Job item:
Update the entries below by changing every "slice" to "wedge" and keeping everything else the same. Leave the pictures out of your version.

=== Section Start ===

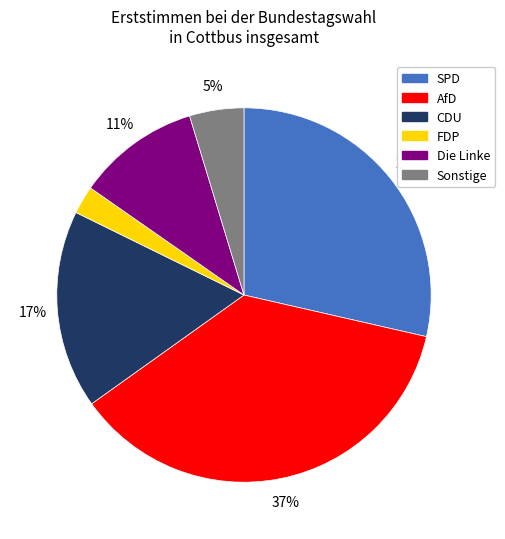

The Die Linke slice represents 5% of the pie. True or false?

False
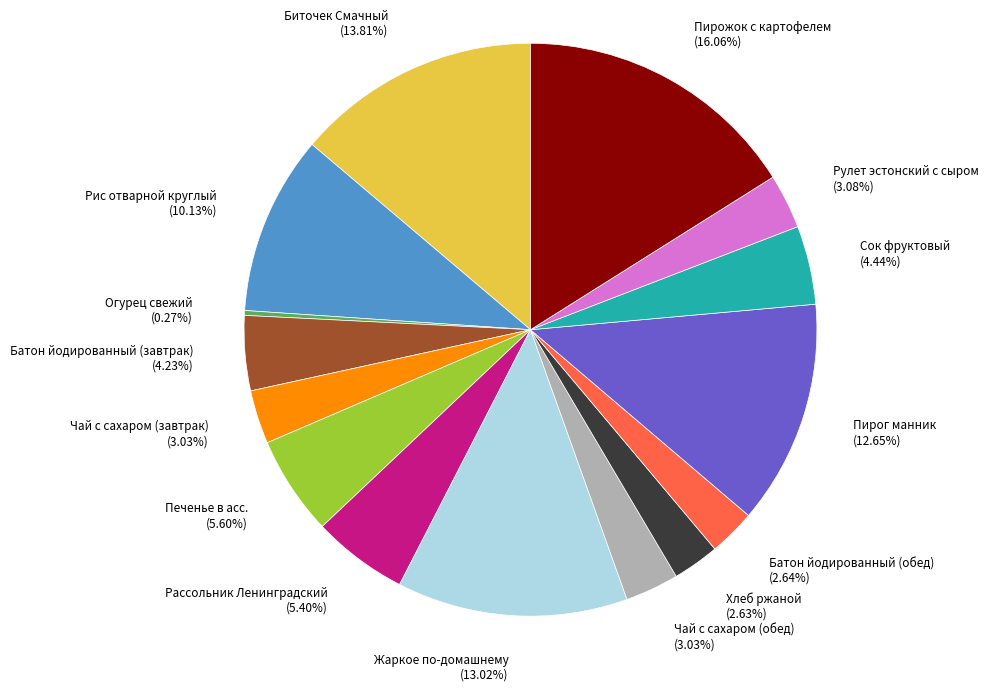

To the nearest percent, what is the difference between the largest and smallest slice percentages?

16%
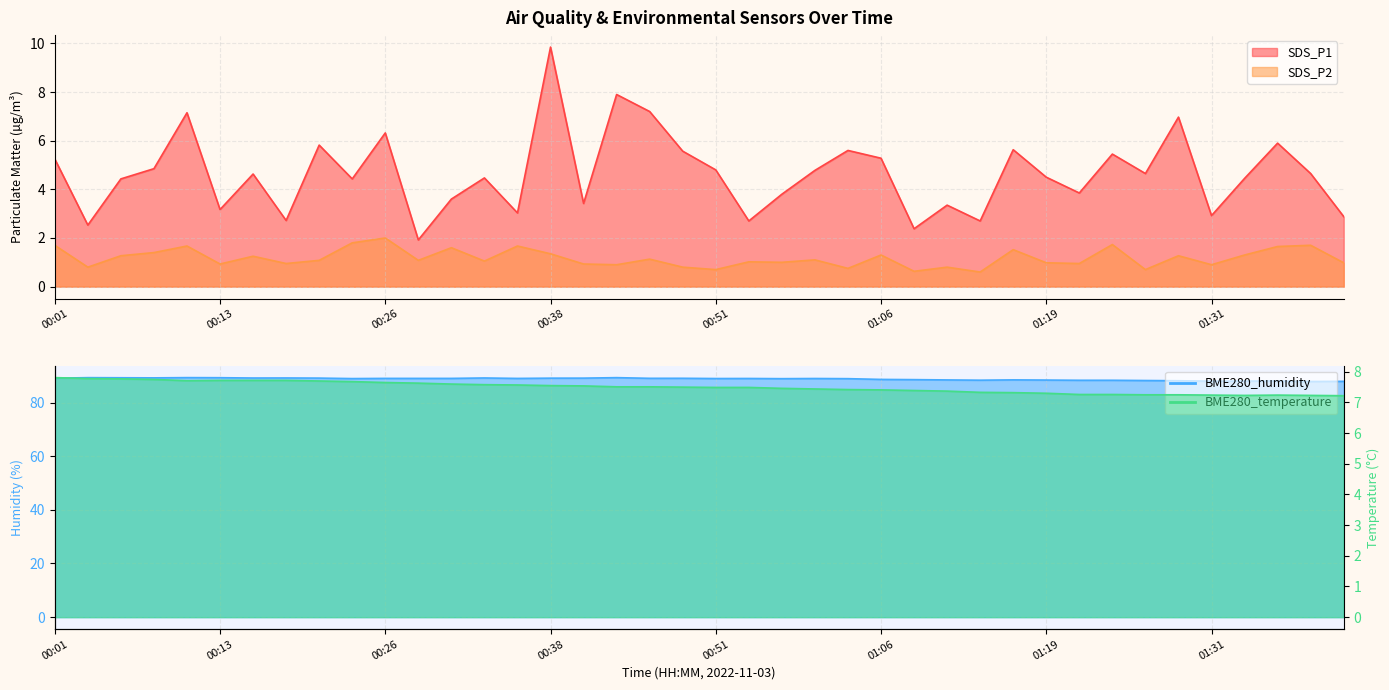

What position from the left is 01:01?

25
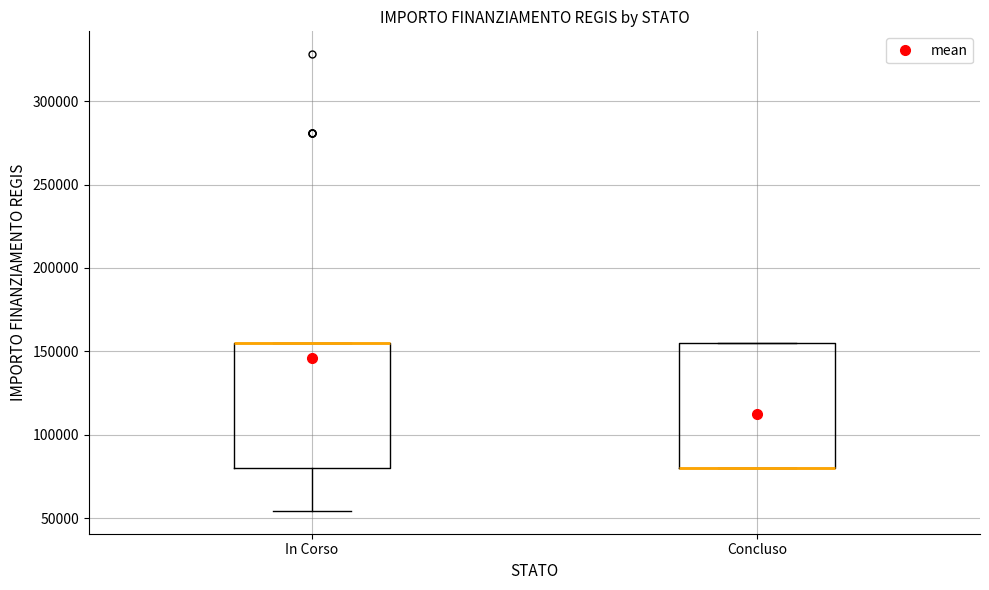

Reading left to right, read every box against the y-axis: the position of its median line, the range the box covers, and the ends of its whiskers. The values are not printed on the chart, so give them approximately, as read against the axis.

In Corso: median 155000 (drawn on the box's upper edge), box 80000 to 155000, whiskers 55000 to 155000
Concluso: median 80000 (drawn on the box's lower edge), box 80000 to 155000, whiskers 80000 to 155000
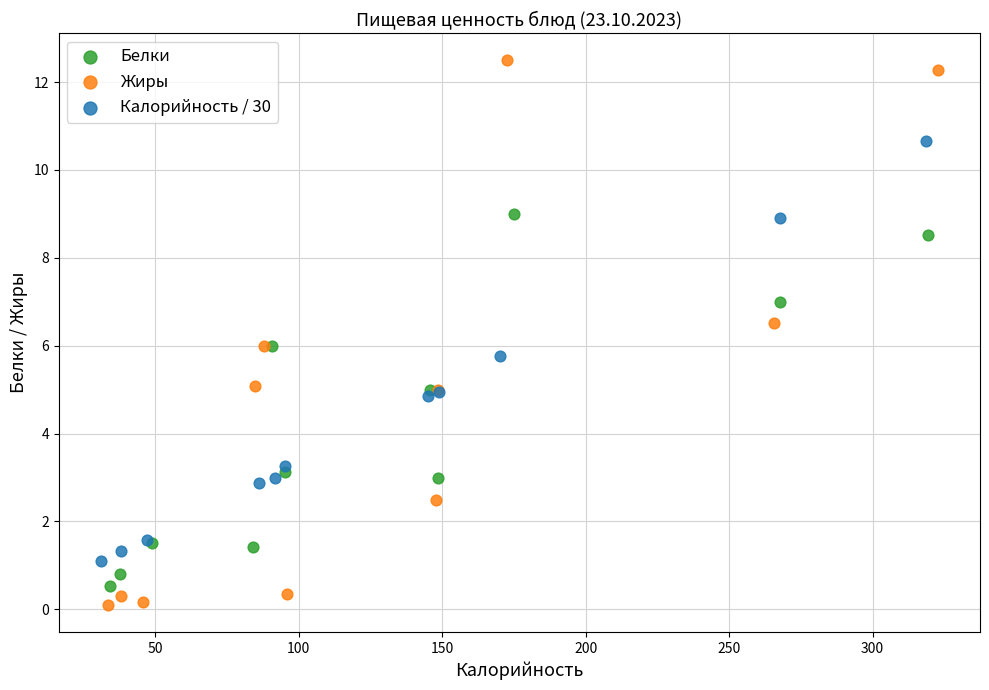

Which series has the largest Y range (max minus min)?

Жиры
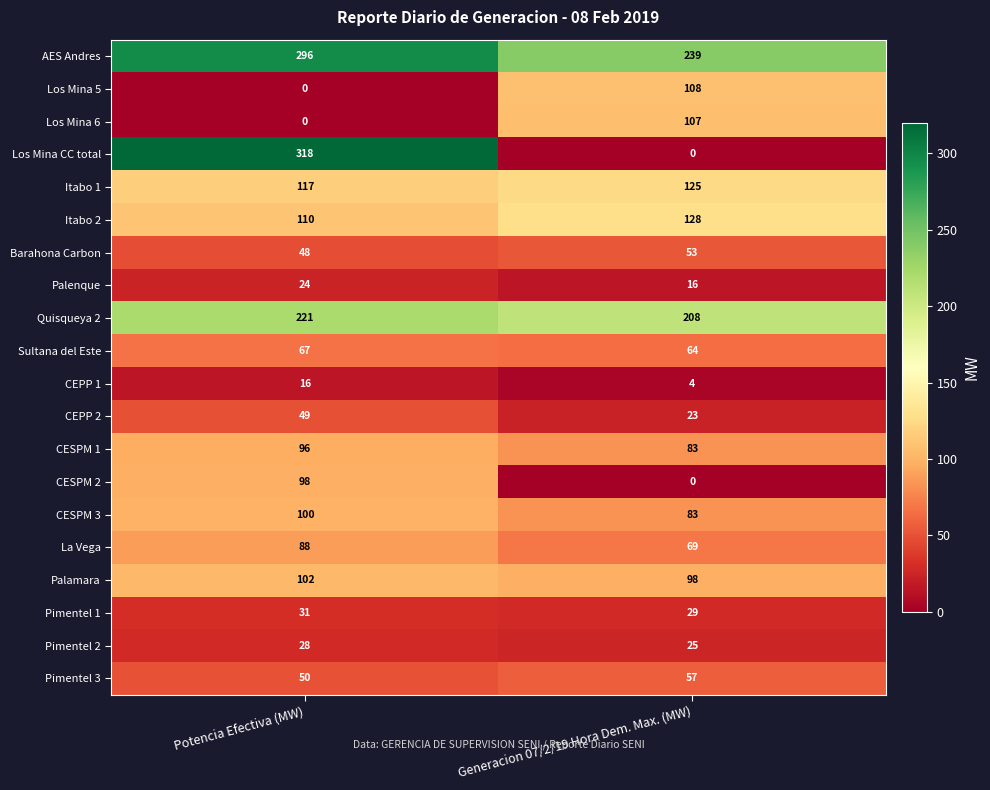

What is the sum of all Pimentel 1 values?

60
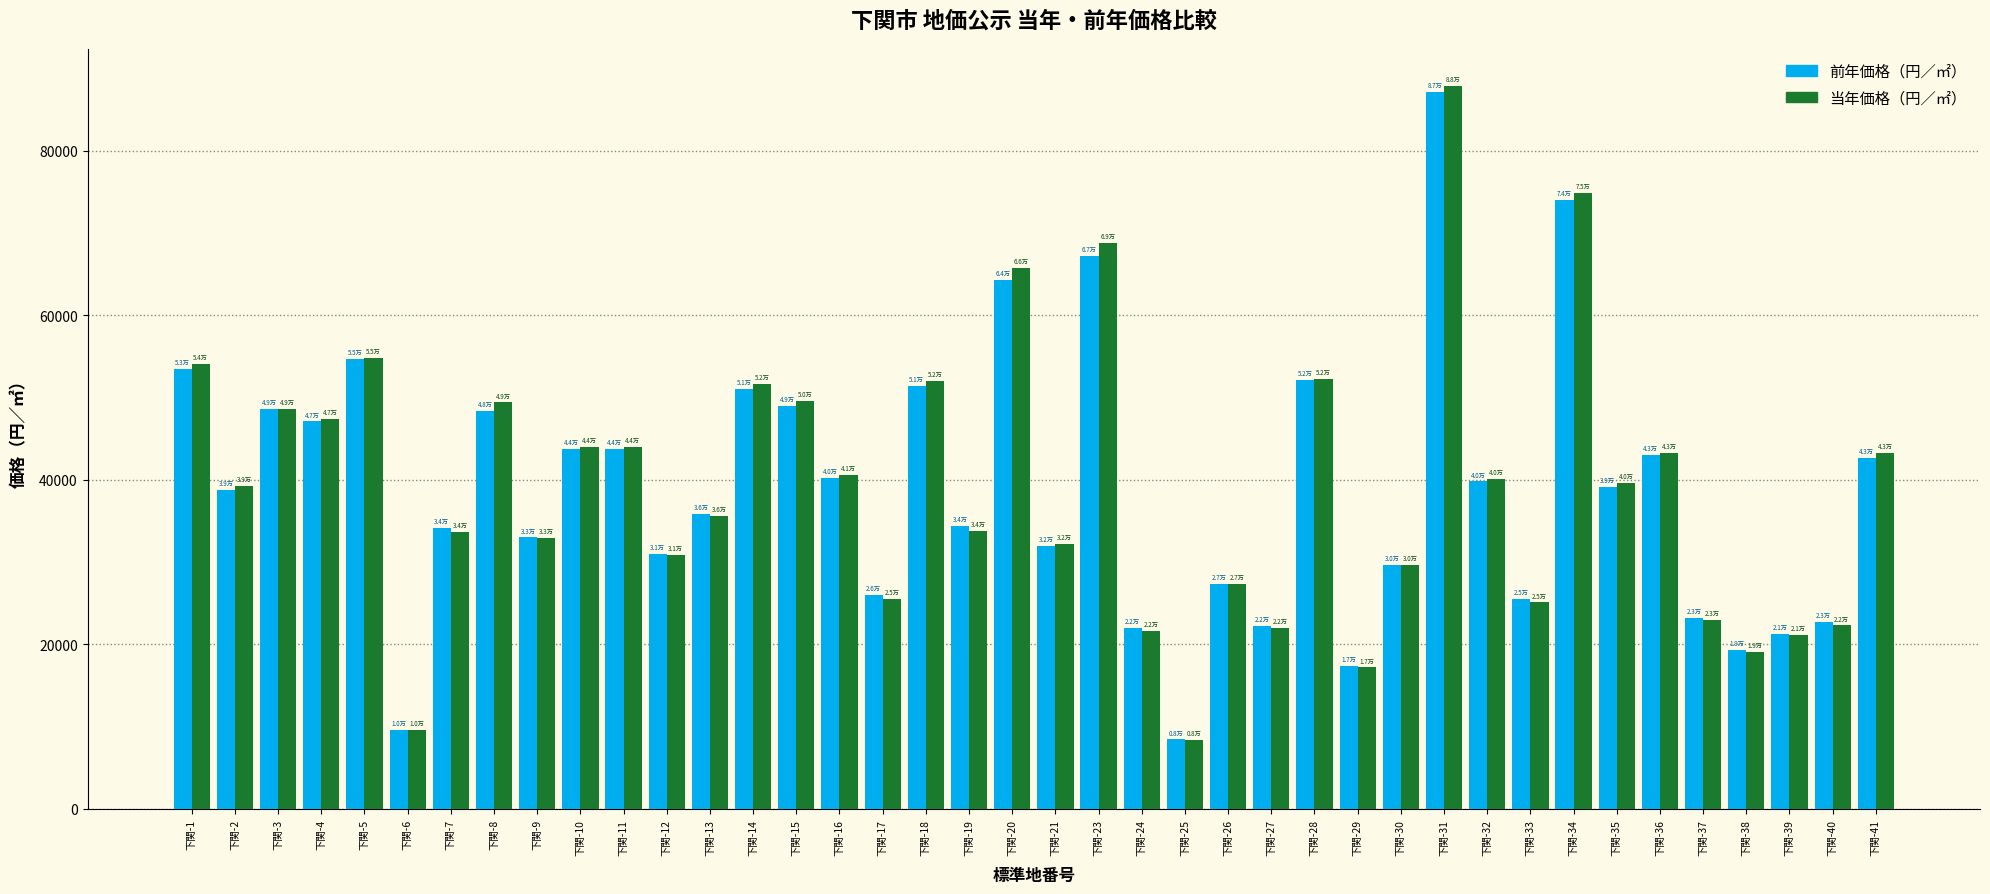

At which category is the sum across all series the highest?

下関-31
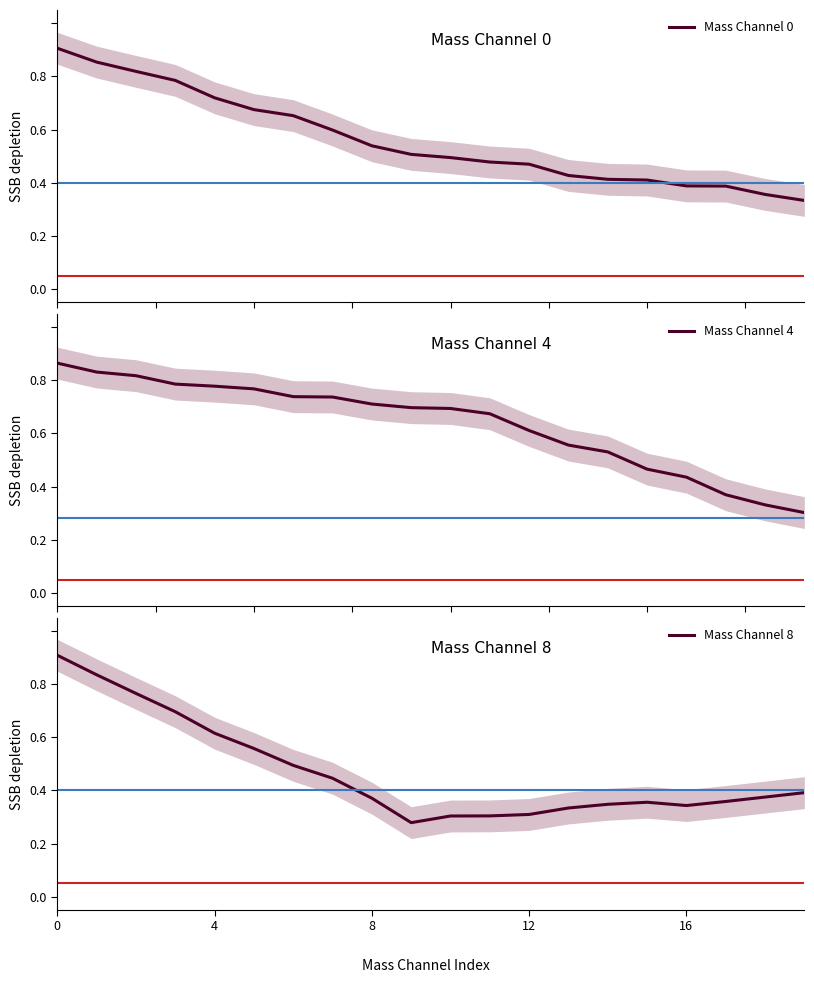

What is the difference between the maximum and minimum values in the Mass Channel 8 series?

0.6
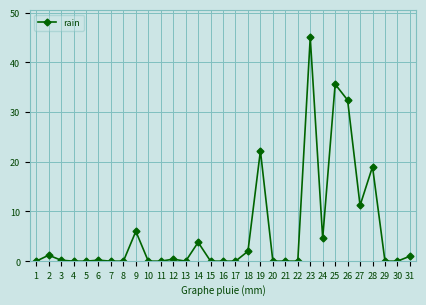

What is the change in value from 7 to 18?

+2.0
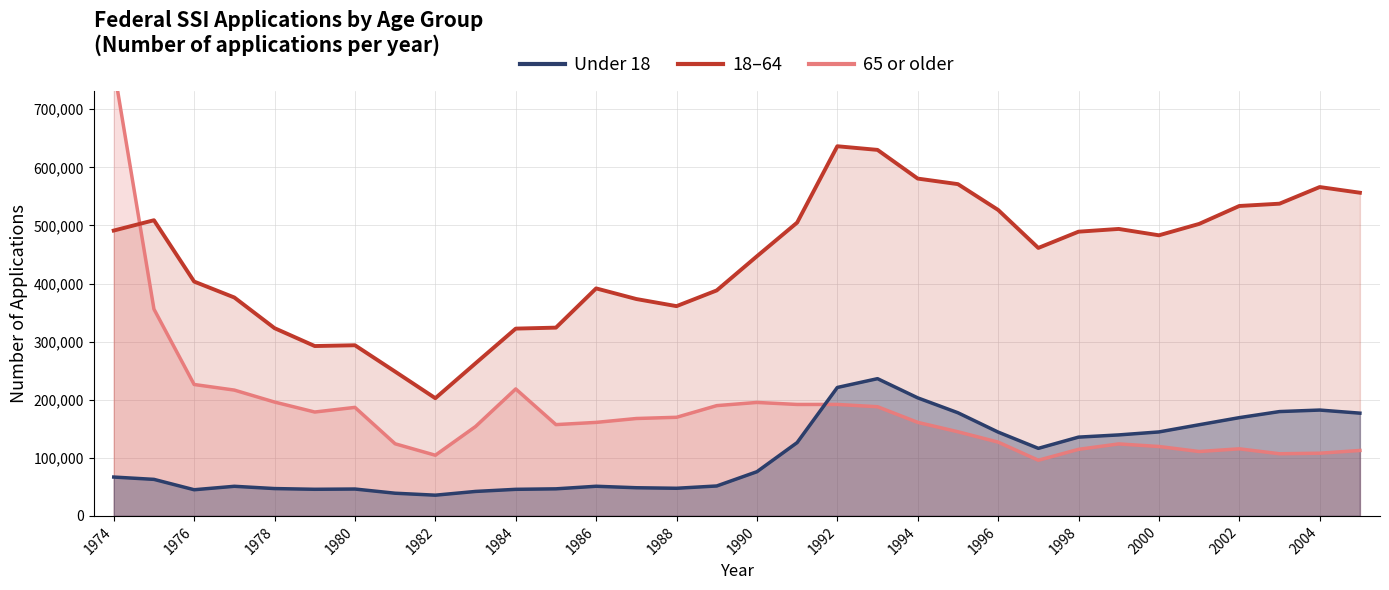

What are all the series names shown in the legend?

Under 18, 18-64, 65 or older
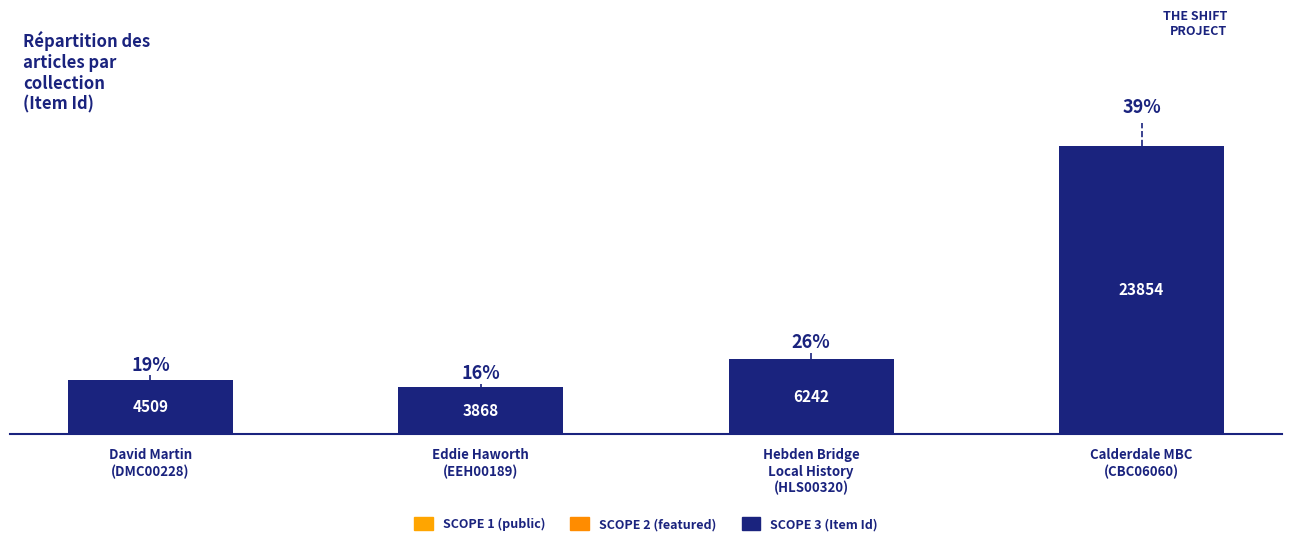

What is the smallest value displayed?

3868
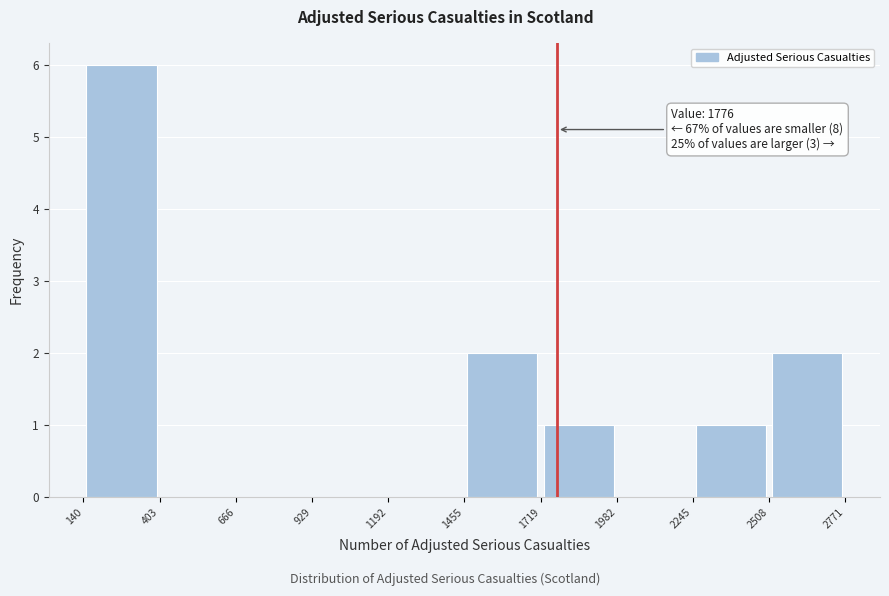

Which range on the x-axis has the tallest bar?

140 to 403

=== Section End ===

Answer to the exercise:
The Die Linke wedge represents 5% of the pie. True or false?

False

To the nearest percent, what is the difference between the largest and smallest wedge percentages?

16%

What position from the left is 01:01?

25

Reading left to right, read every box against the y-axis: the position of its median line, the range the box covers, and the ends of its whiskers. The values are not printed on the chart, so give them approximately, as read against the axis.

In Corso: median 155000 (drawn on the box's upper edge), box 80000 to 155000, whiskers 55000 to 155000
Concluso: median 80000 (drawn on the box's lower edge), box 80000 to 155000, whiskers 80000 to 155000

Which series has the largest Y range (max minus min)?

Жиры

What is the sum of all Pimentel 1 values?

60

At which category is the sum across all series the highest?

下関-31

What is the difference between the maximum and minimum values in the Mass Channel 8 series?

0.6

What is the change in value from 7 to 18?

+2.0

What are all the series names shown in the legend?

Under 18, 18-64, 65 or older

What is the smallest value displayed?

3868

Which range on the x-axis has the tallest bar?

140 to 403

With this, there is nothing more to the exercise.